# [INSTRUCTIONS FOR THE TASK]
Taking the entries below, transcribe only the lines starting with the one with "czytaj więcej" and going on through the one with "рамках стратегического проекта", exactly as written, without the pictures.

# [RECORDS FOR THIS TASK]
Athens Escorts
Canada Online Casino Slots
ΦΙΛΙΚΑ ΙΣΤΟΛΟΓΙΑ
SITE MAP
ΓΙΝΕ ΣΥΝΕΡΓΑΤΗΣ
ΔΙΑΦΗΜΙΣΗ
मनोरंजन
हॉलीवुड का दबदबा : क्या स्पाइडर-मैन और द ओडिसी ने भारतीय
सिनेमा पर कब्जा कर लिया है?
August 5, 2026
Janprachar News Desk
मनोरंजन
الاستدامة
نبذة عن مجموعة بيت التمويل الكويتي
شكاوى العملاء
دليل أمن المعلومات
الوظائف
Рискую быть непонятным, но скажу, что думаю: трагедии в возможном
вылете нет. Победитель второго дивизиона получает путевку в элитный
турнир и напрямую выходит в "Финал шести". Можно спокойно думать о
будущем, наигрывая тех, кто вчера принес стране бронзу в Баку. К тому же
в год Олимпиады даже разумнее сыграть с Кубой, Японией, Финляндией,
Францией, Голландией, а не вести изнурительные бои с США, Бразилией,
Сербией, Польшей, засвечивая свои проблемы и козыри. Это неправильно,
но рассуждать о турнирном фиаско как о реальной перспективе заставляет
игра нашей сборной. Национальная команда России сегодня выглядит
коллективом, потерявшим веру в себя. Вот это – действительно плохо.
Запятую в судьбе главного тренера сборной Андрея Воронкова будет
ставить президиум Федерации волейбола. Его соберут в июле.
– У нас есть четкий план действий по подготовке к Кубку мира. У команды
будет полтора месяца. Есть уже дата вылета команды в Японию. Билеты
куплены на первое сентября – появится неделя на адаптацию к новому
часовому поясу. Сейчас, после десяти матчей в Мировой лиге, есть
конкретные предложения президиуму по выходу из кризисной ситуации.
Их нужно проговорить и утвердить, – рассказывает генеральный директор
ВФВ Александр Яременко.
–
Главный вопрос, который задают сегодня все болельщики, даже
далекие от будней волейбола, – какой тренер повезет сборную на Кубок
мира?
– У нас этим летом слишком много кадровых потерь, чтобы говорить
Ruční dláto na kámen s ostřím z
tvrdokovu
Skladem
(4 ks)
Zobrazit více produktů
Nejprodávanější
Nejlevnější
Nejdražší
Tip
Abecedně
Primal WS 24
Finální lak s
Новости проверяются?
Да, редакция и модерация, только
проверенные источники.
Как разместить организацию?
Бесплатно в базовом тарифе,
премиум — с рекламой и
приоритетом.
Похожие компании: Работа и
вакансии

==

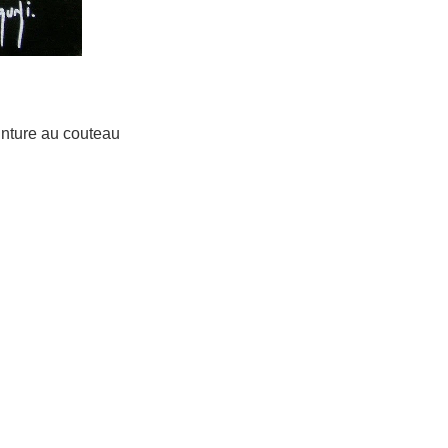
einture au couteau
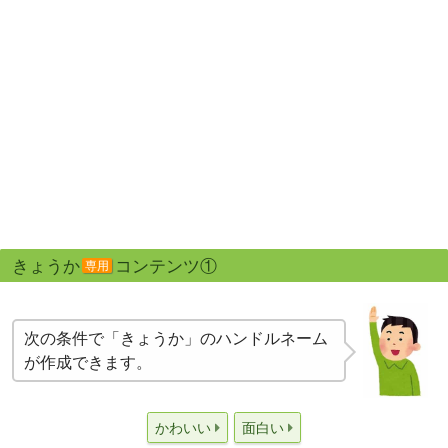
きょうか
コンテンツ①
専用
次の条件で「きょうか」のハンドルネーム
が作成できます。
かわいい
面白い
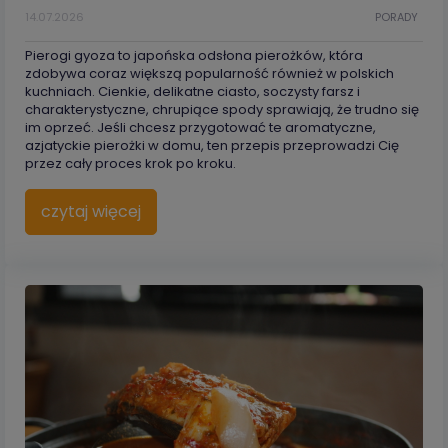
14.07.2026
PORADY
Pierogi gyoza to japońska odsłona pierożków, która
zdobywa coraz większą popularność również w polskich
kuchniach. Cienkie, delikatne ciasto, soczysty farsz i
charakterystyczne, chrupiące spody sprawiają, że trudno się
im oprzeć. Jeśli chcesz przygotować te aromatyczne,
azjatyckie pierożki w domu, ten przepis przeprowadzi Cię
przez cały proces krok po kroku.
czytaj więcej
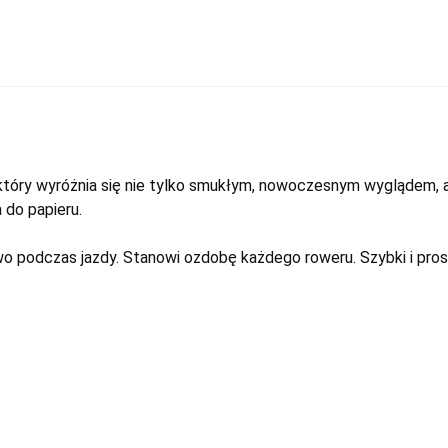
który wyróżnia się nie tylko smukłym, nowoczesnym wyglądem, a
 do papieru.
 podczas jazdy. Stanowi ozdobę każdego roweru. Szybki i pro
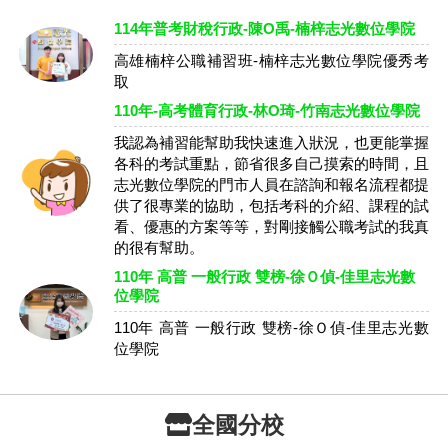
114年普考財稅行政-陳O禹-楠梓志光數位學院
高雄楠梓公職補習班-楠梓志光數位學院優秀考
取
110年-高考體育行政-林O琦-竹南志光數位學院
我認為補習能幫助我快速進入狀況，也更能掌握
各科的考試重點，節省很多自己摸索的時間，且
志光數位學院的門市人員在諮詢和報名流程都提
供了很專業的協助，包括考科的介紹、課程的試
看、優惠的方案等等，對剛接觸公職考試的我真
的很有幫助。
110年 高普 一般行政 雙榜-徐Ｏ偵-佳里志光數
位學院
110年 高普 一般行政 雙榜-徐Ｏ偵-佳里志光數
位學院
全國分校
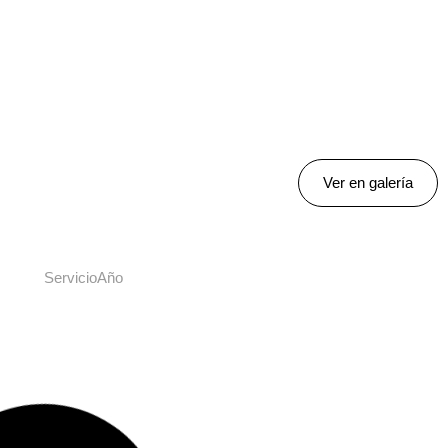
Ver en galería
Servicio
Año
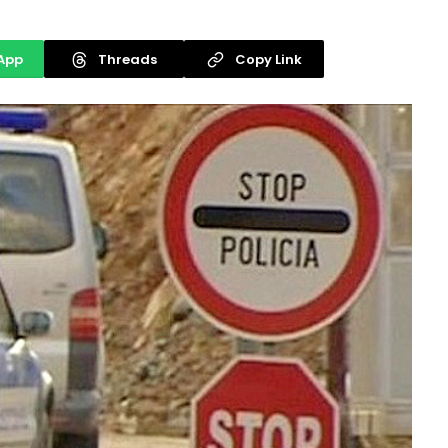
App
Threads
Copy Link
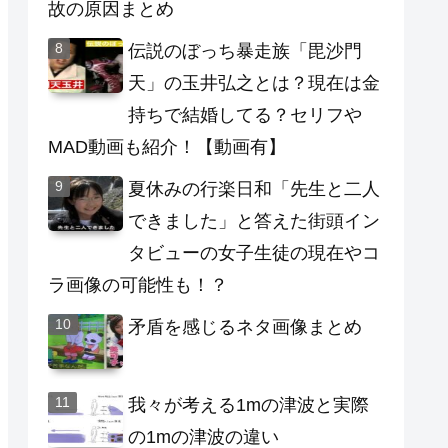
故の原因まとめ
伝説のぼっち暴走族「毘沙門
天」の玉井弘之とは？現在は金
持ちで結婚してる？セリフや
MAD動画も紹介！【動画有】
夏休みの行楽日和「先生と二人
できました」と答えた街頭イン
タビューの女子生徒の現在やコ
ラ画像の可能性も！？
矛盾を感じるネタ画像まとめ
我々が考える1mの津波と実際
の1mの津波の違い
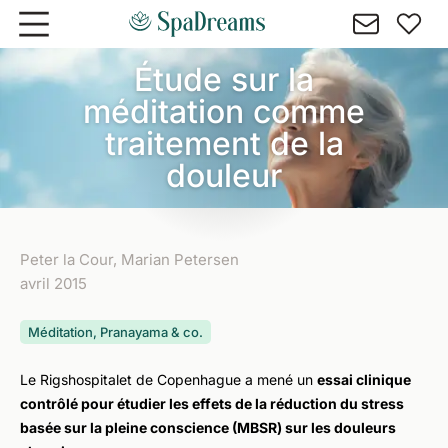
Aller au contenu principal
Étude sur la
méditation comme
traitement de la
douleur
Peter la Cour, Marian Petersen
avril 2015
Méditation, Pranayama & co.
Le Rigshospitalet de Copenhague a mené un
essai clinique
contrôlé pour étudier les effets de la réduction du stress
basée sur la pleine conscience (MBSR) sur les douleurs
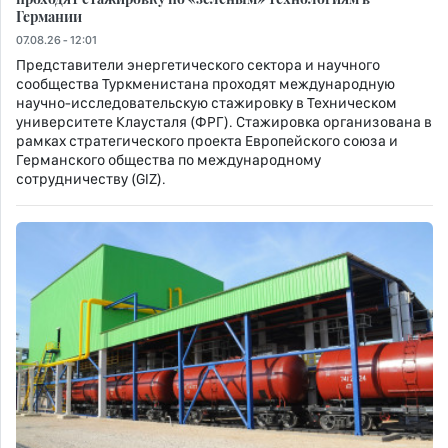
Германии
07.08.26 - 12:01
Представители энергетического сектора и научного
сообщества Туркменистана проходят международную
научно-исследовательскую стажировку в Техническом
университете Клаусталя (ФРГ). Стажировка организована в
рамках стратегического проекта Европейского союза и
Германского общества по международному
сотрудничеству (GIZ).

# [RESPONSE]
czytaj więcej
który wyróżnia się nie tylko smukłym, nowoczesnym wyglądem, a
 do papieru.
 podczas jazdy. Stanowi ozdobę każdego roweru. Szybki i pro
114年普考財稅行政-陳O禹-楠梓志光數位學院
高雄楠梓公職補習班-楠梓志光數位學院優秀考
取
110年-高考體育行政-林O琦-竹南志光數位學院
我認為補習能幫助我快速進入狀況，也更能掌握
各科的考試重點，節省很多自己摸索的時間，且
志光數位學院的門市人員在諮詢和報名流程都提
供了很專業的協助，包括考科的介紹、課程的試
看、優惠的方案等等，對剛接觸公職考試的我真
的很有幫助。
110年 高普 一般行政 雙榜-徐Ｏ偵-佳里志光數
位學院
110年 高普 一般行政 雙榜-徐Ｏ偵-佳里志光數
位學院
全國分校
Ver en galería
Servicio
Año
App
Threads
Copy Link
故の原因まとめ
伝説のぼっち暴走族「毘沙門
天」の玉井弘之とは？現在は金
持ちで結婚してる？セリフや
MAD動画も紹介！【動画有】
夏休みの行楽日和「先生と二人
できました」と答えた街頭イン
タビューの女子生徒の現在やコ
ラ画像の可能性も！？
矛盾を感じるネタ画像まとめ
我々が考える1mの津波と実際
の1mの津波の違い
Aller au contenu principal
Étude sur la
méditation comme
traitement de la
douleur
Peter la Cour, Marian Petersen
avril 2015
Méditation, Pranayama & co.
Le Rigshospitalet de Copenhague a mené un
essai clinique
contrôlé pour étudier les effets de la réduction du stress
basée sur la pleine conscience (MBSR) sur les douleurs
Германии
07.08.26 - 12:01
Представители энергетического сектора и научного
сообщества Туркменистана проходят международную
научно-исследовательскую стажировку в Техническом
университете Клаусталя (ФРГ). Стажировка организована в
рамках стратегического проекта Европейского союза и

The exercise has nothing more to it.